Exercise objective:
Without including pictures, set down every record exactly as it stands.

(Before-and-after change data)
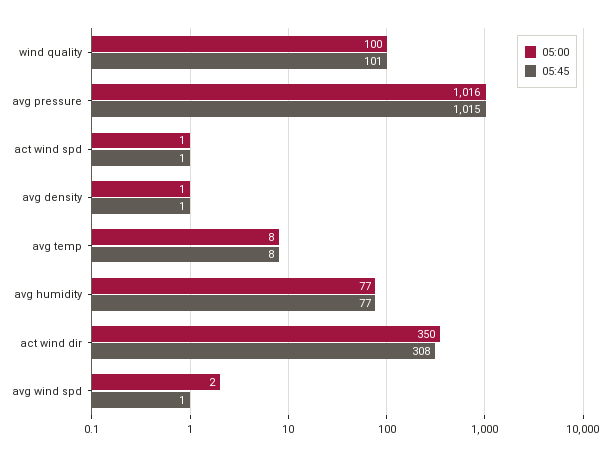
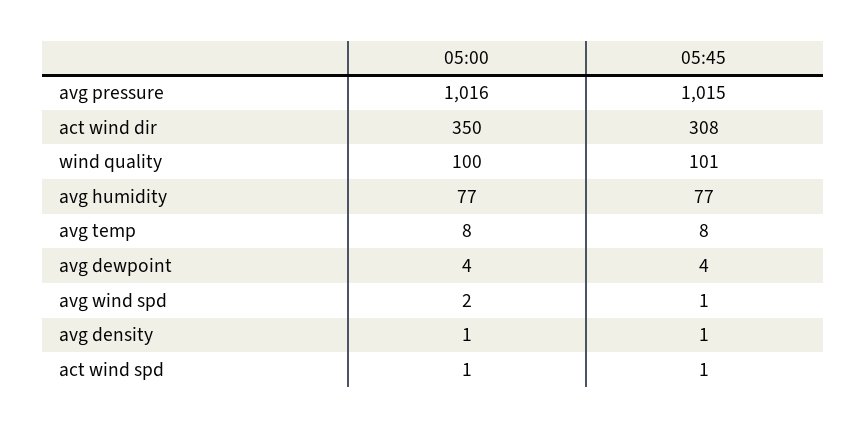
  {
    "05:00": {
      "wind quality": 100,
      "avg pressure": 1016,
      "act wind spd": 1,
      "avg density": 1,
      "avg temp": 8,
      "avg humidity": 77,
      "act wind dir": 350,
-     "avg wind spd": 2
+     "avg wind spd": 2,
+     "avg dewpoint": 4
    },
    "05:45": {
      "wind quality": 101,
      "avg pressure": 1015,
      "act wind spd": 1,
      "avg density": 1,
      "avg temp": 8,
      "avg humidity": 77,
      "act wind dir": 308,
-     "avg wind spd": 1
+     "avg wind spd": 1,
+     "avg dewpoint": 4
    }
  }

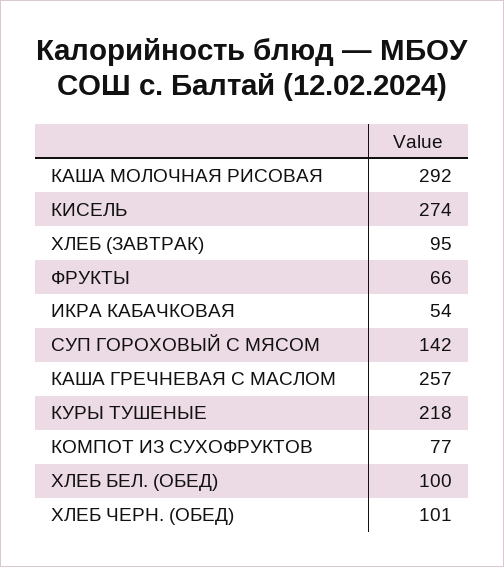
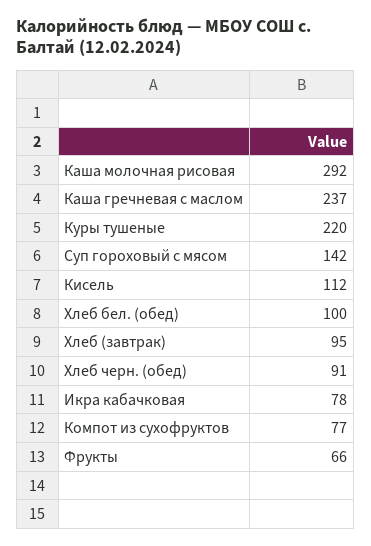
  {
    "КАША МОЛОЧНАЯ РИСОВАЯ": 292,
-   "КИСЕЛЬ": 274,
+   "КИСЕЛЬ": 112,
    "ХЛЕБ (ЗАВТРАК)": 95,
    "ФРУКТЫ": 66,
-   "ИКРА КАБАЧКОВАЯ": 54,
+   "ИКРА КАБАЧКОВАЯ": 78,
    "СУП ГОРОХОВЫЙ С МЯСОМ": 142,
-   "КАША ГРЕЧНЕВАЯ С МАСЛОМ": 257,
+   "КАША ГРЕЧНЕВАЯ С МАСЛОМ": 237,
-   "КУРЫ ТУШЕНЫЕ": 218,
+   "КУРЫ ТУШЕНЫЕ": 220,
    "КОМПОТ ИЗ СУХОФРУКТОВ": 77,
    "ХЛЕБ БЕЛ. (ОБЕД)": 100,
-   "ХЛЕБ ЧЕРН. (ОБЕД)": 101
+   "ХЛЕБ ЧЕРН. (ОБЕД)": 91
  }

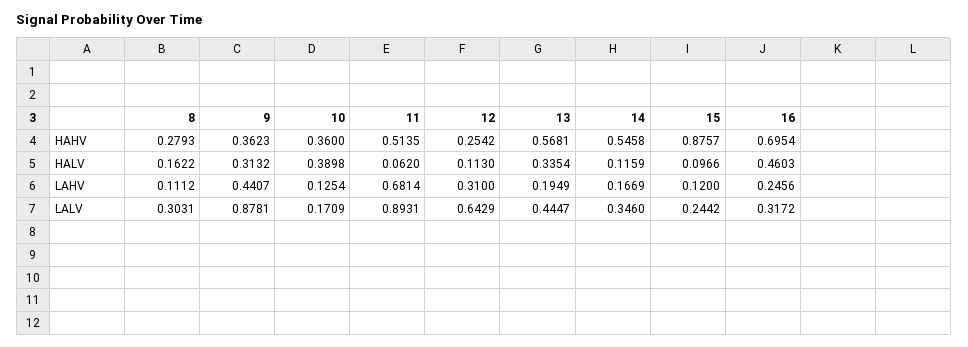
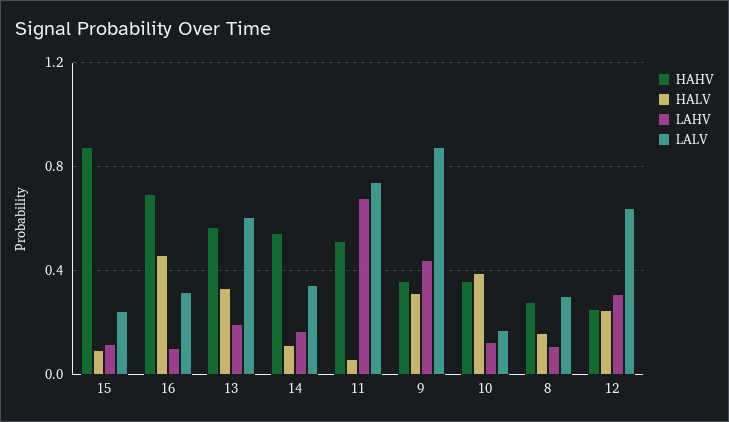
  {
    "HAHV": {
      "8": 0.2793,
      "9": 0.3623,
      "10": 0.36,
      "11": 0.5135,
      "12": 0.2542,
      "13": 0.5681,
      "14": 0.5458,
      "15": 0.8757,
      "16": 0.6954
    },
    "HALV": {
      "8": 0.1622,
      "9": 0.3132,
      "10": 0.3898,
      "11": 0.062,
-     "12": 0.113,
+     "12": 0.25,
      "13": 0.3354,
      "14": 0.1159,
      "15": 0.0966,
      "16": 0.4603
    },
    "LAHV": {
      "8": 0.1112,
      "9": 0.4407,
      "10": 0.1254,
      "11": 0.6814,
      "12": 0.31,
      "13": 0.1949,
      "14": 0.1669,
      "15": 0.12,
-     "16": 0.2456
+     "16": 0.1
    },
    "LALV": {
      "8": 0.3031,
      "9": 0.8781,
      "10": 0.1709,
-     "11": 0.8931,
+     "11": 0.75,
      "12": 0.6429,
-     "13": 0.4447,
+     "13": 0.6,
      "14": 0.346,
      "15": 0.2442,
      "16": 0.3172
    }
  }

Exercise answer:
  {
    "05:00": {
      "wind quality": 100,
      "avg pressure": 1016,
      "act wind spd": 1,
      "avg density": 1,
      "avg temp": 8,
      "avg humidity": 77,
      "act wind dir": 350,
-     "avg wind spd": 2
+     "avg wind spd": 2,
+     "avg dewpoint": 4
    },
    "05:45": {
      "wind quality": 101,
      "avg pressure": 1015,
      "act wind spd": 1,
      "avg density": 1,
      "avg temp": 8,
      "avg humidity": 77,
      "act wind dir": 308,
-     "avg wind spd": 1
+     "avg wind spd": 1,
+     "avg dewpoint": 4
    }
  }

  {
    "КАША МОЛОЧНАЯ РИСОВАЯ": 292,
-   "КИСЕЛЬ": 274,
+   "КИСЕЛЬ": 112,
    "ХЛЕБ (ЗАВТРАК)": 95,
    "ФРУКТЫ": 66,
-   "ИКРА КАБАЧКОВАЯ": 54,
+   "ИКРА КАБАЧКОВАЯ": 78,
    "СУП ГОРОХОВЫЙ С МЯСОМ": 142,
-   "КАША ГРЕЧНЕВАЯ С МАСЛОМ": 257,
+   "КАША ГРЕЧНЕВАЯ С МАСЛОМ": 237,
-   "КУРЫ ТУШЕНЫЕ": 218,
+   "КУРЫ ТУШЕНЫЕ": 220,
    "КОМПОТ ИЗ СУХОФРУКТОВ": 77,
    "ХЛЕБ БЕЛ. (ОБЕД)": 100,
-   "ХЛЕБ ЧЕРН. (ОБЕД)": 101
+   "ХЛЕБ ЧЕРН. (ОБЕД)": 91
  }

  {
    "HAHV": {
      "8": 0.2793,
      "9": 0.3623,
      "10": 0.36,
      "11": 0.5135,
      "12": 0.2542,
      "13": 0.5681,
      "14": 0.5458,
      "15": 0.8757,
      "16": 0.6954
    },
    "HALV": {
      "8": 0.1622,
      "9": 0.3132,
      "10": 0.3898,
      "11": 0.062,
-     "12": 0.113,
+     "12": 0.25,
      "13": 0.3354,
      "14": 0.1159,
      "15": 0.0966,
      "16": 0.4603
    },
    "LAHV": {
      "8": 0.1112,
      "9": 0.4407,
      "10": 0.1254,
      "11": 0.6814,
      "12": 0.31,
      "13": 0.1949,
      "14": 0.1669,
      "15": 0.12,
-     "16": 0.2456
+     "16": 0.1
    },
    "LALV": {
      "8": 0.3031,
      "9": 0.8781,
      "10": 0.1709,
-     "11": 0.8931,
+     "11": 0.75,
      "12": 0.6429,
-     "13": 0.4447,
+     "13": 0.6,
      "14": 0.346,
      "15": 0.2442,
      "16": 0.3172
    }
  }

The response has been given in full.